Background. Graft-versus-host (GvH) disease (GvHD) remains a serious concern for patients undergoing antiviral cellular therapy. Despite the major improvements in cellular immunotherapy, the immunogenicity of virus-specific Tcells has not yet been fully defined. This present study aims to examine how cytomegalovirus (CMV)-specific cytotoxic T lymphocytes (CTLs) respond to allogeneic antigen stimulation and whether they give rise to GvHD target tissue damage. Methods. Cytomegalovirus-specific CTLs were isolated by the IFN-gamma secretion assay (gamma-catch) from healthy seropositive volunteers and expanded in vitro. The levels of intracellular IFN-gamma, cytotoxic activity, IFN-gamma and granzyme B secretion, and CD25 expression were measured using flow cytometry (fluorescence-activated cell sorting). The ability of CMV-CTLs to induce GvHD target tissue damage was evaluated using the human in vitro skin explant assay (skin explant assay). Results.
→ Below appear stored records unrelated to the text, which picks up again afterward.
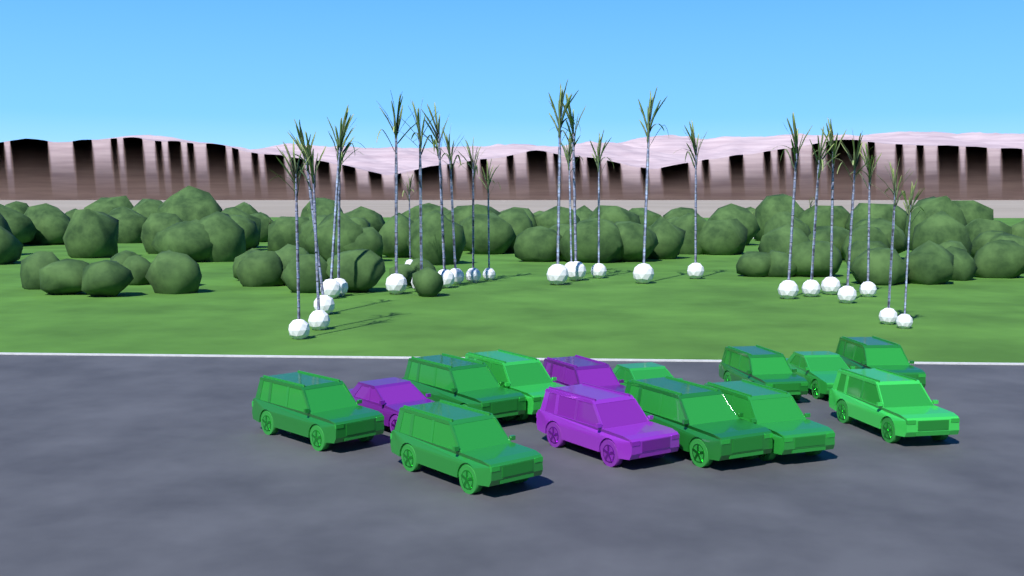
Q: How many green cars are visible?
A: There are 11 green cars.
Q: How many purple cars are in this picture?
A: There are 3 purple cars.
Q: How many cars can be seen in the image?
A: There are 14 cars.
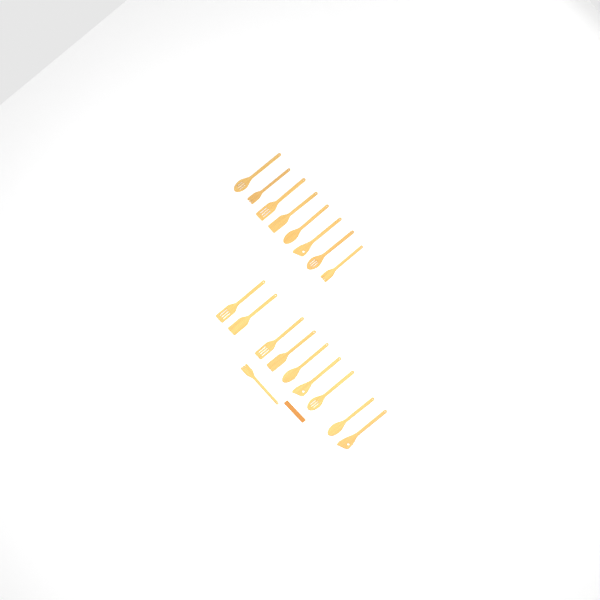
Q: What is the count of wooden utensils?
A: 18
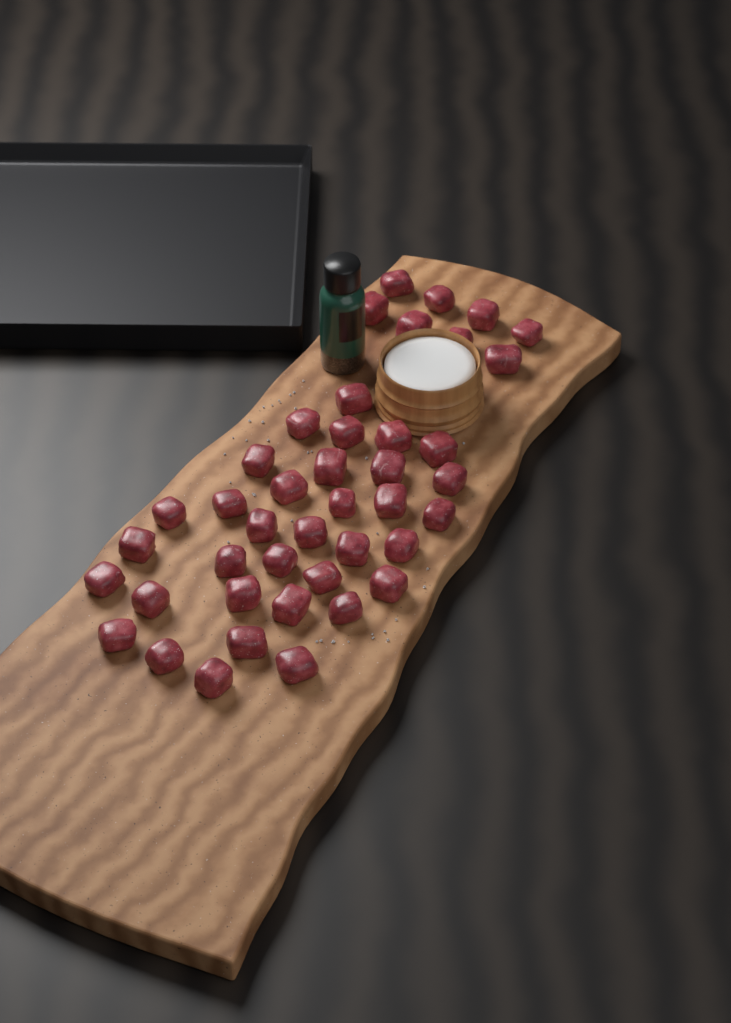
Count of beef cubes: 42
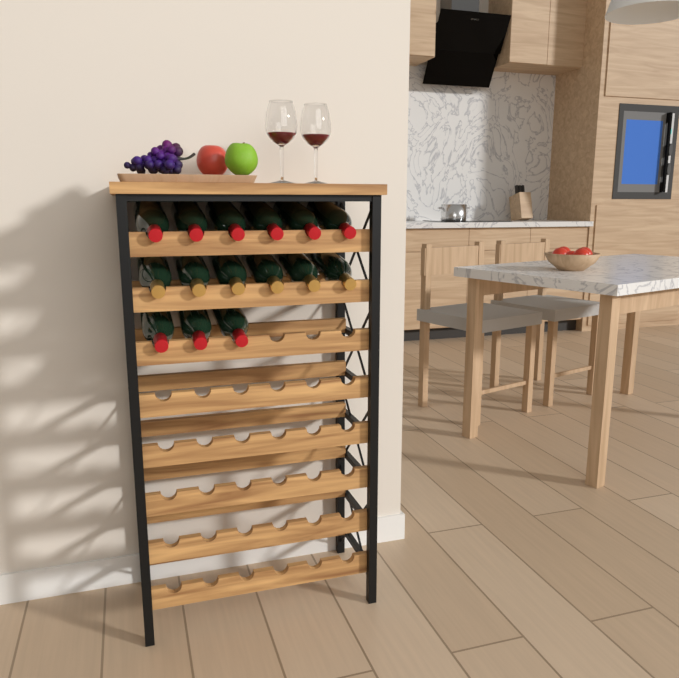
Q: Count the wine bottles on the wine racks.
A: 15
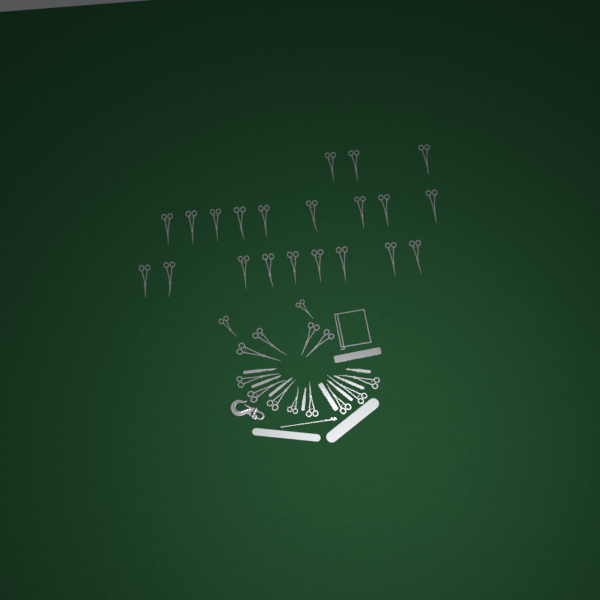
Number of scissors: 35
Cytomegalovirus-specific CTLs responded specifically to CMV-phosphoprotein 65 stimulation by secreting IFN-. and killing virus peptide loaded autologous phytohemagglutinin (PHA) blasts. Compared with unselected peripheral blood mononuclear cells, CMV-CTLs induced significantly less severe cutaneous GvH tissue damage. This observation coincided with low levels of CD25 expression, as well as IFN-. and granzyme B secretion after allogeneic antigen stimulation in both the mixed lymphocyte reaction and in the skin explant assay. Conclusions. Cytomegalovirus-specific CTLs isolated by the IFN-. secretion assay from HLA-unmatched healthy donors exhibited a high level of anti-CMV potency without inducing significant cutaneous GvH tissue damage in vitro. This finding provides novel evidence supporting the safe use of in vitro expanded CMV-CTLs as an antiviral therapy in transplant patients with refractory CMV infections.